* [EXTRACT PROVIDED]
BEGIN
May 21, 2016

"I’m blind, so my nose tells me what neighborhood I’m in."

"My dog and I – we walk. We’ll walk from 125th down to Houston. The smell of Harlem is definitely different now. It’s more open. There’s a new class of people. The whole thing feels like someplace else.... I’ve been living in the city all my life. When Times Square was, you know, the dump, the symbol of the underworld – when you got off the bus at Port Authority, it smelled like sex – I used to say: this is what tourists have to come in to? Nasty. Sex, groin, hair and underarm. You name it. That’s what it smelled like. Pee. Everything. I mean that’s how bad Times Square was. It was horrible."

"Frank Senior, a lifelong New Yorker, recognizes changing neighborhoods by their smells."

21 comments:

robother said...
END
* [SUPPLIED DATA]
BEGIN
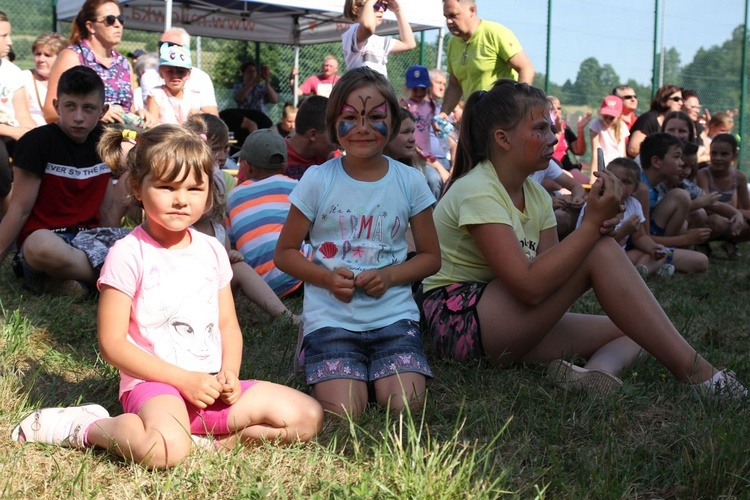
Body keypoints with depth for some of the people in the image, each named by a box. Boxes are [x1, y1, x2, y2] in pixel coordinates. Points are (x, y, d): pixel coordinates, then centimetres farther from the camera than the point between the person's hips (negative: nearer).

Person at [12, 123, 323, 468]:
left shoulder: (212, 250, 11)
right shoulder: (129, 254, -7)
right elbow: (112, 343, -10)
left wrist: (229, 373, -5)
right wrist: (183, 379, -15)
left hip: (211, 385, 6)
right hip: (154, 384, -6)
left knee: (308, 416, -7)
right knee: (164, 450, -38)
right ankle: (84, 427, -9)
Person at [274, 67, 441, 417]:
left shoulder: (410, 182, 3)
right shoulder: (317, 181, -1)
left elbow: (431, 256, 10)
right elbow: (284, 253, 5)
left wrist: (389, 276, -10)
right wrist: (327, 278, -13)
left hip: (393, 315, 1)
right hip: (331, 318, -1)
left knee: (404, 406, -20)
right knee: (343, 412, -20)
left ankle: (383, 370, 11)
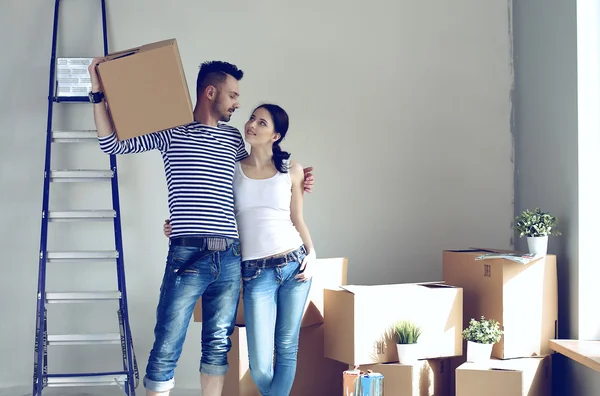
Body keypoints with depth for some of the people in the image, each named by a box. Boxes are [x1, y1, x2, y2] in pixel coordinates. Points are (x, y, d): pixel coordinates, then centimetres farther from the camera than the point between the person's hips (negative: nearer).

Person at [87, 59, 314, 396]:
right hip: (188, 255, -5)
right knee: (167, 349, -5)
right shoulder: (172, 131, 3)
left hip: (230, 258, 5)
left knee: (218, 346, 10)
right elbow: (113, 144, 2)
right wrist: (99, 94, -5)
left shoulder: (233, 137, 16)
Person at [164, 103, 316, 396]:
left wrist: (311, 254, -3)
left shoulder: (291, 170, 6)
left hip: (294, 264, 1)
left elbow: (298, 221, 11)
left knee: (287, 348, 5)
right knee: (260, 363, -5)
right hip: (255, 272, -1)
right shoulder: (232, 170, 5)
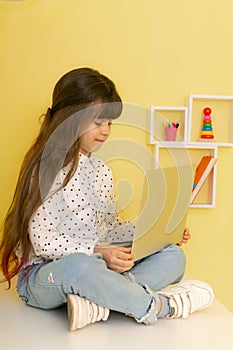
END
* [REQUIRED ACTIONS]
a. In the records, set down everything from the line containing "right wrist: (99, 94, -5)" down to the end of the records, leaving the pictures out of your answer.
b. Supply the next part of the piece about Frank Senior and the smells of New York neighborhoods, starting from the point where it stops.
The records have no connection to the text.

* [ANSWERS PROVIDED]
a.
right wrist: (99, 94, -5)
left shoulder: (233, 137, 16)
Person at [164, 103, 316, 396]:
left wrist: (311, 254, -3)
left shoulder: (291, 170, 6)
left hip: (294, 264, 1)
left elbow: (298, 221, 11)
left knee: (287, 348, 5)
right knee: (260, 363, -5)
right hip: (255, 272, -1)
right shoulder: (232, 170, 5)

b.
I'm not blind, but this brought back what NYC was like when I lived there in the early 70s. The odors of each neighborhood as you came up out of the subway were amazing. Urine, however, was a consistent undertone.

David Begley said...

What does Hillary's neighborhood smell like?

The stench of corruption. Foreign money paid to an evil woman who wants to destroy America.

Quaestor said...

Nasty. Sex, groin, hair and underarm. You name it. That’s what it smelled like. Pee. Everything. I mean that’s how bad Times Square was. It was horrible.

Sounds like a Travis Bickle interior monologue. Did Mr. Senior ever pose in front of an oscillating fan and say, "Are you talking' to me?"

Ann Althouse said...

I have almost no sense of smell, so I'm intrigued by the blind man's heightened smell.

I'd love to smell even bad smells now, and it's very interesting to me to think of a person who walks down the street and not only perceives that people have body odor but he knows what body part he's smelling -- underarm or groin. It's such a dreadful imposition, that other people are capable of inserting their groin into your nose.

virgil xenophon said...

"Urine, however, was a consistent undertone."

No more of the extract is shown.